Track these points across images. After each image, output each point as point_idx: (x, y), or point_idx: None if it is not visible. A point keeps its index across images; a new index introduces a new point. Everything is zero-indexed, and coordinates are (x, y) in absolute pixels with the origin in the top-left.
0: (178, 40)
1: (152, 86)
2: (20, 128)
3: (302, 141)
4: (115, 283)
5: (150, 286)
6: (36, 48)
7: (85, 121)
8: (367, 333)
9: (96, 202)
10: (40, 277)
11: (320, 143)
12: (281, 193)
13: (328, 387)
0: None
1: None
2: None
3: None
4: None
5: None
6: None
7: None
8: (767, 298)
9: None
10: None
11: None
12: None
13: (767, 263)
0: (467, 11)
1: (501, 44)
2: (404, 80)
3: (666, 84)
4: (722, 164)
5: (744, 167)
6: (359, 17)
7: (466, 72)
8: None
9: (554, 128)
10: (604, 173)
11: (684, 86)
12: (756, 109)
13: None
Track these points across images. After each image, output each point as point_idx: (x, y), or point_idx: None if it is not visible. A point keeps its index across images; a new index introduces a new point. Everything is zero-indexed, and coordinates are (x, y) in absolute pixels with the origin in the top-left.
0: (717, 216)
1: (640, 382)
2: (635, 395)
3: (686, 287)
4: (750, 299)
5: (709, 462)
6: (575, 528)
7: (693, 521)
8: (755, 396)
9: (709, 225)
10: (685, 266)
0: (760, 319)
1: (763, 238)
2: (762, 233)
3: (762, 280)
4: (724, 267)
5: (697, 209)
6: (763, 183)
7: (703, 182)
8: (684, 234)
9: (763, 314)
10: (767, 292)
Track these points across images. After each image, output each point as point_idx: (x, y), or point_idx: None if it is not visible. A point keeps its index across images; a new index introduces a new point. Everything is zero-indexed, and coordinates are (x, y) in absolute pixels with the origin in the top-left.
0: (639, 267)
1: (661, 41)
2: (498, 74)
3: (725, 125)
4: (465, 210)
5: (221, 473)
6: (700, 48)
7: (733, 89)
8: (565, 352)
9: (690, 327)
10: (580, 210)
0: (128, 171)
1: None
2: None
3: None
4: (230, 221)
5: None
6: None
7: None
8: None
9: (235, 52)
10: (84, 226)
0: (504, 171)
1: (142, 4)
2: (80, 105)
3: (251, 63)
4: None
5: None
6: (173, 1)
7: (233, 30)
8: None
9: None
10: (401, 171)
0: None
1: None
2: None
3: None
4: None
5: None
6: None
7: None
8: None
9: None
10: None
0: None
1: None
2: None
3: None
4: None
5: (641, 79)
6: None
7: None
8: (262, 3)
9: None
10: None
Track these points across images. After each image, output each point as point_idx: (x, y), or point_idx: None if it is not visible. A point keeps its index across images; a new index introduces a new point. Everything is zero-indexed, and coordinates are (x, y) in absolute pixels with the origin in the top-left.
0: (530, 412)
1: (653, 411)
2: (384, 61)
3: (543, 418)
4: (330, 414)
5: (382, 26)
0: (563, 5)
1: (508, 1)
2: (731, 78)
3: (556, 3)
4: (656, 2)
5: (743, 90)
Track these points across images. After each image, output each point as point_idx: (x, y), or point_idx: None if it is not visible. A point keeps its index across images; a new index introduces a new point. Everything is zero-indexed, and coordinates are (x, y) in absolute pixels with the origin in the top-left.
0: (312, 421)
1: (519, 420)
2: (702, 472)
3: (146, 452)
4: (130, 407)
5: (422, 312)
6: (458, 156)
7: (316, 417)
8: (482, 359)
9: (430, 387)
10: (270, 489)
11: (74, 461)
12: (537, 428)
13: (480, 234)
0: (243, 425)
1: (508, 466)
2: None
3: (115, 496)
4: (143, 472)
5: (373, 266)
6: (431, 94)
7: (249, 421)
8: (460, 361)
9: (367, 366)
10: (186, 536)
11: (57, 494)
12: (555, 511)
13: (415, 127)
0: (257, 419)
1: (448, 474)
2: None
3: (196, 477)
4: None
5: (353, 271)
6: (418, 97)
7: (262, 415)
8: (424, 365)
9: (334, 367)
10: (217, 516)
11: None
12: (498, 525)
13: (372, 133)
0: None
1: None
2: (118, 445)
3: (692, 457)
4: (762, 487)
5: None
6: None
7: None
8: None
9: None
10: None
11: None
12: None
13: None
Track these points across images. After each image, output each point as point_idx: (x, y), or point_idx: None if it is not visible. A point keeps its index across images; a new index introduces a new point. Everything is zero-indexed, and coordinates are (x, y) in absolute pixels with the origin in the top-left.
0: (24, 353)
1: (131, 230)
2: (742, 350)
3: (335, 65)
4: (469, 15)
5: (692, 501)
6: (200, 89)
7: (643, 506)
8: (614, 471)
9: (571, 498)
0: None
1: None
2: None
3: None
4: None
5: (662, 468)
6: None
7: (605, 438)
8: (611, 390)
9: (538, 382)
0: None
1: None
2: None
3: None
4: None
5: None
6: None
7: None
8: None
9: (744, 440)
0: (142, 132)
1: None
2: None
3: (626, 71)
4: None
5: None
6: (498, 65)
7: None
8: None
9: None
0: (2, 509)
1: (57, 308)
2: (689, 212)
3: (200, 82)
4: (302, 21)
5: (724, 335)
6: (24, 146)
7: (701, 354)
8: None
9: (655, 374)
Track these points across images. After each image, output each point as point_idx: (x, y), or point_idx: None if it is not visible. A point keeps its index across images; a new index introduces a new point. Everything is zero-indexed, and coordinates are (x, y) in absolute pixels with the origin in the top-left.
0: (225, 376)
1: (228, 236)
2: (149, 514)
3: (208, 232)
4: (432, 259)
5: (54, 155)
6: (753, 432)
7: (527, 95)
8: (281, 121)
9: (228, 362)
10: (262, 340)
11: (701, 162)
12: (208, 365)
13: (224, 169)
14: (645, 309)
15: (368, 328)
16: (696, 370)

● ● ● ● ● ● ●

▶ _Problem_
Express every line of the items above as a Markdown table with the columns Row and Entry, numbering the rows in order and omitting blank lines.

▶ _Exercise result_
| Row | Entry |
|---|---|
| 1 | Track these points across images. After each image, output each point as point_idx: (x, y), or point_idx: None if it is not visible. A point keeps its index across images; a new index introduces a new point. Everything is zero-indexed, and coordinates are (x, y) in absolute pixels with the origin in the top-left. |
| 2 | 0: (178, 40) |
| 3 | 1: (152, 86) |
| 4 | 2: (20, 128) |
| 5 | 3: (302, 141) |
| 6 | 4: (115, 283) |
| 7 | 5: (150, 286) |
| 8 | 6: (36, 48) |
| 9 | 7: (85, 121) |
| 10 | 8: (367, 333) |
| 11 | 9: (96, 202) |
| 12 | 10: (40, 277) |
| 13 | 11: (320, 143) |
| 14 | 12: (281, 193) |
| 15 | 13: (328, 387) |
| 16 | 0: None |
| 17 | 1: None |
| 18 | 2: None |
| 19 | 3: None |
| 20 | 4: None |
| 21 | 5: None |
| 22 | 6: None |
| 23 | 7: None |
| 24 | 8: (767, 298) |
| 25 | 9: None |
| 26 | 10: None |
| 27 | 11: None |
| 28 | 12: None |
| 29 | 13: (767, 263) |
| 30 | 0: (467, 11) |
| 31 | 1: (501, 44) |
| 32 | 2: (404, 80) |
| 33 | 3: (666, 84) |
| 34 | 4: (722, 164) |
| 35 | 5: (744, 167) |
| 36 | 6: (359, 17) |
| 37 | 7: (466, 72) |
| 38 | 8: None |
| 39 | 9: (554, 128) |
| 40 | 10: (604, 173) |
| 41 | 11: (684, 86) |
| 42 | 12: (756, 109) |
| 43 | 13: None |
| 44 | Track these points across images. After each image, output each point as point_idx: (x, y), or point_idx: None if it is not visible. A point keeps its index across images; a new index introduces a new point. Everything is zero-indexed, and coordinates are (x, y) in absolute pixels with the origin in the top-left. |
| 45 | 0: (717, 216) |
| 46 | 1: (640, 382) |
| 47 | 2: (635, 395) |
| 48 | 3: (686, 287) |
| 49 | 4: (750, 299) |
| 50 | 5: (709, 462) |
| 51 | 6: (575, 528) |
| 52 | 7: (693, 521) |
| 53 | 8: (755, 396) |
| 54 | 9: (709, 225) |
| 55 | 10: (685, 266) |
| 56 | 0: (760, 319) |
| 57 | 1: (763, 238) |
| 58 | 2: (762, 233) |
| 59 | 3: (762, 280) |
| 60 | 4: (724, 267) |
| 61 | 5: (697, 209) |
| 62 | 6: (763, 183) |
| 63 | 7: (703, 182) |
| 64 | 8: (684, 234) |
| 65 | 9: (763, 314) |
| 66 | 10: (767, 292) |
| 67 | Track these points across images. After each image, output each point as point_idx: (x, y), or point_idx: None if it is not visible. A point keeps its index across images; a new index introduces a new point. Everything is zero-indexed, and coordinates are (x, y) in absolute pixels with the origin in the top-left. |
| 68 | 0: (639, 267) |
| 69 | 1: (661, 41) |
| 70 | 2: (498, 74) |
| 71 | 3: (725, 125) |
| 72 | 4: (465, 210) |
| 73 | 5: (221, 473) |
| 74 | 6: (700, 48) |
| 75 | 7: (733, 89) |
| 76 | 8: (565, 352) |
| 77 | 9: (690, 327) |
| 78 | 10: (580, 210) |
| 79 | 0: (128, 171) |
| 80 | 1: None |
| 81 | 2: None |
| 82 | 3: None |
| 83 | 4: (230, 221) |
| 84 | 5: None |
| 85 | 6: None |
| 86 | 7: None |
| 87 | 8: None |
| 88 | 9: (235, 52) |
| 89 | 10: (84, 226) |
| 90 | 0: (504, 171) |
| 91 | 1: (142, 4) |
| 92 | 2: (80, 105) |
| 93 | 3: (251, 63) |
| 94 | 4: None |
| 95 | 5: None |
| 96 | 6: (173, 1) |
| 97 | 7: (233, 30) |
| 98 | 8: None |
| 99 | 9: None |
| 100 | 10: (401, 171) |
| 101 | 0: None |
| 102 | 1: None |
| 103 | 2: None |
| 104 | 3: None |
| 105 | 4: None |
| 106 | 5: None |
| 107 | 6: None |
| 108 | 7: None |
| 109 | 8: None |
| 110 | 9: None |
| 111 | 10: None |
| 112 | 0: None |
| 113 | 1: None |
| 114 | 2: None |
| 115 | 3: None |
| 116 | 4: None |
| 117 | 5: (641, 79) |
| 118 | 6: None |
| 119 | 7: None |
| 120 | 8: (262, 3) |
| 121 | 9: None |
| 122 | 10: None |
| 123 | Track these points across images. After each image, output each point as point_idx: (x, y), or point_idx: None if it is not visible. A point keeps its index across images; a new index introduces a new point. Everything is zero-indexed, and coordinates are (x, y) in absolute pixels with the origin in the top-left. |
| 124 | 0: (530, 412) |
| 125 | 1: (653, 411) |
| 126 | 2: (384, 61) |
| 127 | 3: (543, 418) |
| 128 | 4: (330, 414) |
| 129 | 5: (382, 26) |
| 130 | 0: (563, 5) |
| 131 | 1: (508, 1) |
| 132 | 2: (731, 78) |
| 133 | 3: (556, 3) |
| 134 | 4: (656, 2) |
| 135 | 5: (743, 90) |
| 136 | Track these points across images. After each image, output each point as point_idx: (x, y), or point_idx: None if it is not visible. A point keeps its index across images; a new index introduces a new point. Everything is zero-indexed, and coordinates are (x, y) in absolute pixels with the origin in the top-left. |
| 137 | 0: (312, 421) |
| 138 | 1: (519, 420) |
| 139 | 2: (702, 472) |
| 140 | 3: (146, 452) |
| 141 | 4: (130, 407) |
| 142 | 5: (422, 312) |
| 143 | 6: (458, 156) |
| 144 | 7: (316, 417) |
| 145 | 8: (482, 359) |
| 146 | 9: (430, 387) |
| 147 | 10: (270, 489) |
| 148 | 11: (74, 461) |
| 149 | 12: (537, 428) |
| 150 | 13: (480, 234) |
| 151 | 0: (243, 425) |
| 152 | 1: (508, 466) |
| 153 | 2: None |
| 154 | 3: (115, 496) |
| 155 | 4: (143, 472) |
| 156 | 5: (373, 266) |
| 157 | 6: (431, 94) |
| 158 | 7: (249, 421) |
| 159 | 8: (460, 361) |
| 160 | 9: (367, 366) |
| 161 | 10: (186, 536) |
| 162 | 11: (57, 494) |
| 163 | 12: (555, 511) |
| 164 | 13: (415, 127) |
| 165 | 0: (257, 419) |
| 166 | 1: (448, 474) |
| 167 | 2: None |
| 168 | 3: (196, 477) |
| 169 | 4: None |
| 170 | 5: (353, 271) |
| 171 | 6: (418, 97) |
| 172 | 7: (262, 415) |
| 173 | 8: (424, 365) |
| 174 | 9: (334, 367) |
| 175 | 10: (217, 516) |
| 176 | 11: None |
| 177 | 12: (498, 525) |
| 178 | 13: (372, 133) |
| 179 | 0: None |
| 180 | 1: None |
| 181 | 2: (118, 445) |
| 182 | 3: (692, 457) |
| 183 | 4: (762, 487) |
| 184 | 5: None |
| 185 | 6: None |
| 186 | 7: None |
| 187 | 8: None |
| 188 | 9: None |
| 189 | 10: None |
| 190 | 11: None |
| 191 | 12: None |
| 192 | 13: None |
| 193 | Track these points across images. After each image, output each point as point_idx: (x, y), or point_idx: None if it is not visible. A point keeps its index across images; a new index introduces a new point. Everything is zero-indexed, and coordinates are (x, y) in absolute pixels with the origin in the top-left. |
| 194 | 0: (24, 353) |
| 195 | 1: (131, 230) |
| 196 | 2: (742, 350) |
| 197 | 3: (335, 65) |
| 198 | 4: (469, 15) |
| 199 | 5: (692, 501) |
| 200 | 6: (200, 89) |
| 201 | 7: (643, 506) |
| 202 | 8: (614, 471) |
| 203 | 9: (571, 498) |
| 204 | 0: None |
| 205 | 1: None |
| 206 | 2: None |
| 207 | 3: None |
| 208 | 4: None |
| 209 | 5: (662, 468) |
| 210 | 6: None |
| 211 | 7: (605, 438) |
| 212 | 8: (611, 390) |
| 213 | 9: (538, 382) |
| 214 | 0: None |
| 215 | 1: None |
| 216 | 2: None |
| 217 | 3: None |
| 218 | 4: None |
| 219 | 5: None |
| 220 | 6: None |
| 221 | 7: None |
| 222 | 8: None |
| 223 | 9: (744, 440) |
| 224 | 0: (142, 132) |
| 225 | 1: None |
| 226 | 2: None |
| 227 | 3: (626, 71) |
| 228 | 4: None |
| 229 | 5: None |
| 230 | 6: (498, 65) |
| 231 | 7: None |
| 232 | 8: None |
| 233 | 9: None |
| 234 | 0: (2, 509) |
| 235 | 1: (57, 308) |
| 236 | 2: (689, 212) |
| 237 | 3: (200, 82) |
| 238 | 4: (302, 21) |
| 239 | 5: (724, 335) |
| 240 | 6: (24, 146) |
| 241 | 7: (701, 354) |
| 242 | 8: None |
| 243 | 9: (655, 374) |
| 244 | Track these points across images. After each image, output each point as point_idx: (x, y), or point_idx: None if it is not visible. A point keeps its index across images; a new index introduces a new point. Everything is zero-indexed, and coordinates are (x, y) in absolute pixels with the origin in the top-left. |
| 245 | 0: (225, 376) |
| 246 | 1: (228, 236) |
| 247 | 2: (149, 514) |
| 248 | 3: (208, 232) |
| 249 | 4: (432, 259) |
| 250 | 5: (54, 155) |
| 251 | 6: (753, 432) |
| 252 | 7: (527, 95) |
| 253 | 8: (281, 121) |
| 254 | 9: (228, 362) |
| 255 | 10: (262, 340) |
| 256 | 11: (701, 162) |
| 257 | 12: (208, 365) |
| 258 | 13: (224, 169) |
| 259 | 14: (645, 309) |
| 260 | 15: (368, 328) |
| 261 | 16: (696, 370) |